The nonlinear distribution of employment across municipalities

Abstract

In this paper, the nonlinear distribution of employment across Spanish municipalities is analyzed. Also, we explore new properties of the family of generalized power law (GPL) distributions and explore its hierarchical structure, then we test its adequacy for modeling employment data. A new subfamily of heavy-tailed GPL distributions that is right tail equivalent to a Pareto (power-law) model is derived. Our findings show on the one hand that the distribution of employment across Spanish municipalities follows a power-law behavior in the upper tail and, on the other hand, the adequacy of GPL models for modeling employment data in the whole range of the distribution.

Appendix

Proof of Theorem 1

Note that any function g, with \(\displaystyle \lim \nolimits _{z \rightarrow \infty }g(z;\varvec{\theta })=\alpha >0\), is slowly varying at infinity: \(\displaystyle \lim _{z \rightarrow \infty }g(tz;\varvec{\theta })/g(z;\varvec{\theta })=1, \forall t>0\); then, we can check that \(\displaystyle \lim _{z \rightarrow \infty }\frac{S_Z(tz;\varvec{\theta })}{S_Z(z;\varvec{\theta })}=\displaystyle \lim \nolimits _{z \rightarrow \infty }\frac{(1+tz)^{-g(tz;\varvec{\theta })}}{(1+z)^{-g(z;\varvec{\theta })}}=t^{-\alpha }, \forall t>0\), where \(S_Z(z;\varvec{\theta })\) is the survival function of the corresponding GPL distribution. \(\square \)

Proof of Remark 1

We can check that (a) \(\displaystyle \lim \nolimits _{z \rightarrow \infty }\frac{S_Z(z;\varvec{\theta })}{G_Z(z)}= \displaystyle \lim \nolimits _{z \rightarrow \infty }\frac{(1+z)^{-g(z;\varvec{\theta })}}{(1+z)^{-\alpha }}=1\), where \(G_Z(z)\) is (in this case) the survival function of the Pareto type II distribution;

(b) \(\displaystyle \lim _{z \rightarrow \infty }\frac{S_Z(z;\varvec{\theta })}{G_Z(z)}= \displaystyle \lim _{z \rightarrow \infty }\frac{(1+z)^{-g(z;\varvec{\theta })}}{e^{-\lambda z}}=\infty \), where \(G_Z(z)\) is (in this case) the survival function of the exponential distribution.

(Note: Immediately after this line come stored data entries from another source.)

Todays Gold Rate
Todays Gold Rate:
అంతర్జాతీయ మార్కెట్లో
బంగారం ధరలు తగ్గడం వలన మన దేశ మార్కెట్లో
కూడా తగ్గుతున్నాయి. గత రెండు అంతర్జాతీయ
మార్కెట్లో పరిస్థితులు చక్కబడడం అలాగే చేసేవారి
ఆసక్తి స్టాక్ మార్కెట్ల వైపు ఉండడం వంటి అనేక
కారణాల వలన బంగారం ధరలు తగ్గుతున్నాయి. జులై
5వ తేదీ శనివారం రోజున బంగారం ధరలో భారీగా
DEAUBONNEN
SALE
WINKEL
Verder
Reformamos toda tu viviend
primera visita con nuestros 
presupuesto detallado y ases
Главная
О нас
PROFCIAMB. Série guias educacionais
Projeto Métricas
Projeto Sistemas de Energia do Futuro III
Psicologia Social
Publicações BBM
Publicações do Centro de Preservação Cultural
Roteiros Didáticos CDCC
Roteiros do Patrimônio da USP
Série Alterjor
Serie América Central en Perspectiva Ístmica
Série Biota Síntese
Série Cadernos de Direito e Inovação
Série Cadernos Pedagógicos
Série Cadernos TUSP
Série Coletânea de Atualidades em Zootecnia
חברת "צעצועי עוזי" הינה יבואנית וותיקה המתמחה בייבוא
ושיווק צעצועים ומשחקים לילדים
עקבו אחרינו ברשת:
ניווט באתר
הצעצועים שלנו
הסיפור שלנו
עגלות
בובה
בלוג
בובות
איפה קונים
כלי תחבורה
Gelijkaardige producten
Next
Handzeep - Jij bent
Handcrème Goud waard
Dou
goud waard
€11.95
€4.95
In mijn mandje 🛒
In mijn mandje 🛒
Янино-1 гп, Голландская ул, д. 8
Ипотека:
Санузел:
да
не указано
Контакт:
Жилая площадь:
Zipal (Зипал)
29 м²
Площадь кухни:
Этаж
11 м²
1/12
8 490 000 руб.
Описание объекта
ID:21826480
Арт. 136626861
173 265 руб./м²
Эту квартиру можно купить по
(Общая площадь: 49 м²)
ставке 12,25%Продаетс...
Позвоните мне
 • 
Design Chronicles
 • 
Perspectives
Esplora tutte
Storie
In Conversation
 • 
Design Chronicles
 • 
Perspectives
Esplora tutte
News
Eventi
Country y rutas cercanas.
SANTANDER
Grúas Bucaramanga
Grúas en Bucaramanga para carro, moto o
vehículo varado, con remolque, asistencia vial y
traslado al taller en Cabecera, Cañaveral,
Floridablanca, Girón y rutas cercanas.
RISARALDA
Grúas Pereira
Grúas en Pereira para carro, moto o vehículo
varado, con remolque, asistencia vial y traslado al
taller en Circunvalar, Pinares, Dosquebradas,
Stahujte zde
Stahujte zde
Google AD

Log-likelihood function, GPL(II) model (Eq. 5) with left-censored data:

$$\begin{aligned} \log \ell (\alpha ,\beta ,\sigma )= & {} \log \left[ [1-S_X(x_0)]^r\prod _{\begin{array}{c} i=r+1 \end{array}}^{N} f(x_i)\right] \\= & {} (N-r)[\log (\alpha )-\log (\sigma )]-\sum _{\begin{array}{c} i=r+1 \end{array}}^{N}\log \left( 1+x_i/\sigma \right) \\+ & {} \sum _{\begin{array}{c} i=r+1 \end{array}}^{N}\log \left[ \beta +1+\log \left( 1+x_i/\sigma \right) \right] +\beta \sum _{\begin{array}{c} i=r+1 \end{array}}^{N}\log \left[ \log \left( 1+x_i/\sigma \right) \right] \\- & {} (\beta +1)\sum _{\begin{array}{c} i=r+1 \end{array}}^{N}\log \left[ 1+\log \left( 1+x_i/\sigma \right) \right] -\alpha \sum _{\begin{array}{c} i=r+1 \end{array}}^{N} \displaystyle \frac{[\log \left( 1+x_i/\sigma \right) ]^{\beta +1}}{[1+\log \left( 1+x_i/\sigma \right) ]^\beta }\\+ & {} r\log \left[ 1-\exp {\left[ -\alpha \displaystyle \frac{[\log \left( 1+x_0/\sigma \right) ]^{\beta +1}}{[1+\log (1+x_0/\sigma )]^\beta }\right] } \right] , \end{aligned}$$

where N is the sample size (included the left censored observations), r is the number of left censored observations, \(x_0=4\) is the censoring value, and the maximum likelihood estimates of the unknown parameter vector (\(\alpha \),\(\beta \),\(\sigma \)) is the one that maximizes the log-likelihood function \(\log \ell (\alpha ,\beta ,\sigma )\).